Aim of the exercise — Report each line of the data that contains the string "nose".

Data listing —
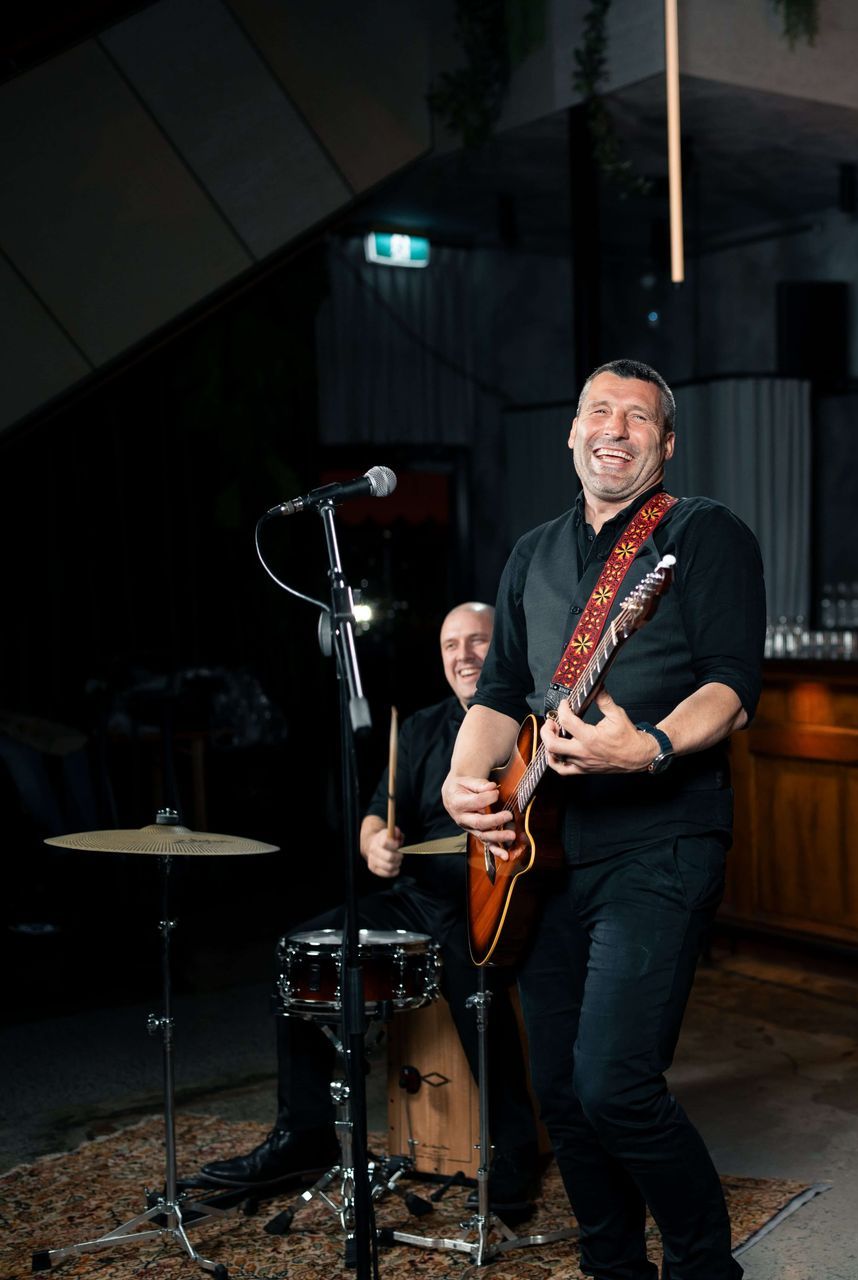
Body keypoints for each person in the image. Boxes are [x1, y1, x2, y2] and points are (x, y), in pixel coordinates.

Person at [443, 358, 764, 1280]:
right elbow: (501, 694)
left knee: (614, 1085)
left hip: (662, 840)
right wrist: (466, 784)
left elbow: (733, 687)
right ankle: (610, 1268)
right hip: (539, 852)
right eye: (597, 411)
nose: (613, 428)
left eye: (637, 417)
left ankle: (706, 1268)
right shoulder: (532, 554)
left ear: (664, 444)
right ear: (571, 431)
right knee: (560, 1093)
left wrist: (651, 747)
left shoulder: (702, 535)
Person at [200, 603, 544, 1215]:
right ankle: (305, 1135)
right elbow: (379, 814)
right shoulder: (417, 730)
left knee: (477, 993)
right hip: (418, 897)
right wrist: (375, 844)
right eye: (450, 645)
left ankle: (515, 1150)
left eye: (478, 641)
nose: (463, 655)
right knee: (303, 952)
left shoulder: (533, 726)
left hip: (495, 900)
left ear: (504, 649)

* * *

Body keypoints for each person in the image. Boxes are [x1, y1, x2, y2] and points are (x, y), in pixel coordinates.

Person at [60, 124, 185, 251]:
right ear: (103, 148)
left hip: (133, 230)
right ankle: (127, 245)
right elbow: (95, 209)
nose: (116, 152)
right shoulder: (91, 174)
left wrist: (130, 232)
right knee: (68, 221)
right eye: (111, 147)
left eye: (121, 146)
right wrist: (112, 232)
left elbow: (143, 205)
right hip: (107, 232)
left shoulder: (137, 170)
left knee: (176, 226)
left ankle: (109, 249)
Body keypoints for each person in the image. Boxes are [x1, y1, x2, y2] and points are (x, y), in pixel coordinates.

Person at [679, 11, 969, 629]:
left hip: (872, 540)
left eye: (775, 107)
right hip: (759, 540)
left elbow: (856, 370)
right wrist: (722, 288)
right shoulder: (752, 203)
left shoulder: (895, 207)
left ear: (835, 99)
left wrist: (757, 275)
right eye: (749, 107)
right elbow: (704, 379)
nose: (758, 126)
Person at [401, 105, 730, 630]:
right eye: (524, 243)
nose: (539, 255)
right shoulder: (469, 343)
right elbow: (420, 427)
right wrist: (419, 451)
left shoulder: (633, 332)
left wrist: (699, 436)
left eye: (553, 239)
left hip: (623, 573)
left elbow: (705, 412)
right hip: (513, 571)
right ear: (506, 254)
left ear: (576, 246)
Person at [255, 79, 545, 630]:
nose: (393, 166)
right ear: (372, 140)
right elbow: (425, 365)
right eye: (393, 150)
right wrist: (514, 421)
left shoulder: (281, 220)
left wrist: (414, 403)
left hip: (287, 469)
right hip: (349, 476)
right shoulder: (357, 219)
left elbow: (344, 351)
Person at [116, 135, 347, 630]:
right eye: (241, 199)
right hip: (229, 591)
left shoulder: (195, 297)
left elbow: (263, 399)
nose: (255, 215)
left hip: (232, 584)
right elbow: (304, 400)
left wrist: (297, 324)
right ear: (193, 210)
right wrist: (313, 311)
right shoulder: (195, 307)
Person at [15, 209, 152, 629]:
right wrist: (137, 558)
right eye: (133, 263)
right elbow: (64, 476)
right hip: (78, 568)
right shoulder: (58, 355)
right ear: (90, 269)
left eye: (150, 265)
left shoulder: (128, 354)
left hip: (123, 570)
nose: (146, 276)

* * *

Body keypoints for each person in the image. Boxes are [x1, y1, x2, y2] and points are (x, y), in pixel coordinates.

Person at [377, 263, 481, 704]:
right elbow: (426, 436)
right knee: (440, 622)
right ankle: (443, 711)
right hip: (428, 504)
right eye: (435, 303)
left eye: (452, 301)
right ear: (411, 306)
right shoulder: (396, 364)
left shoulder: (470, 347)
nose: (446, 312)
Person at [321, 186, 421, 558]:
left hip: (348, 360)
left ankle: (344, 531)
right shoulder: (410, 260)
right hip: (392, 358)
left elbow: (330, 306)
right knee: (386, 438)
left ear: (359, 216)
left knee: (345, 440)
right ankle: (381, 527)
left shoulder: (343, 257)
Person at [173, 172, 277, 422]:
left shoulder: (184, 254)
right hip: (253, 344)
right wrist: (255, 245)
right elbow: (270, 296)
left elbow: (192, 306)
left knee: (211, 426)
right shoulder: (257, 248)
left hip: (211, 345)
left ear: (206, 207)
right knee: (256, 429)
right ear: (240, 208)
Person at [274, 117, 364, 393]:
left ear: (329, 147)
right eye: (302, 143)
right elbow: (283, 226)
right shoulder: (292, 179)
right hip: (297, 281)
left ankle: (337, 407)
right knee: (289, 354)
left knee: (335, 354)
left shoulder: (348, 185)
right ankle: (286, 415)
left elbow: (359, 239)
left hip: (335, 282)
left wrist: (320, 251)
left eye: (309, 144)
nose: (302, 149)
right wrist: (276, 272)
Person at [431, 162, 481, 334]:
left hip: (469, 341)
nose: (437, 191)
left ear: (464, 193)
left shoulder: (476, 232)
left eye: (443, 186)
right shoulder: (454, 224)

Answer to the problem —
nose: (613, 428)
nose: (463, 655)
nose: (116, 152)
nose: (758, 126)
nose: (539, 255)
nose: (393, 166)
nose: (255, 215)
nose: (146, 276)
nose: (446, 312)
nose: (302, 149)
nose: (437, 191)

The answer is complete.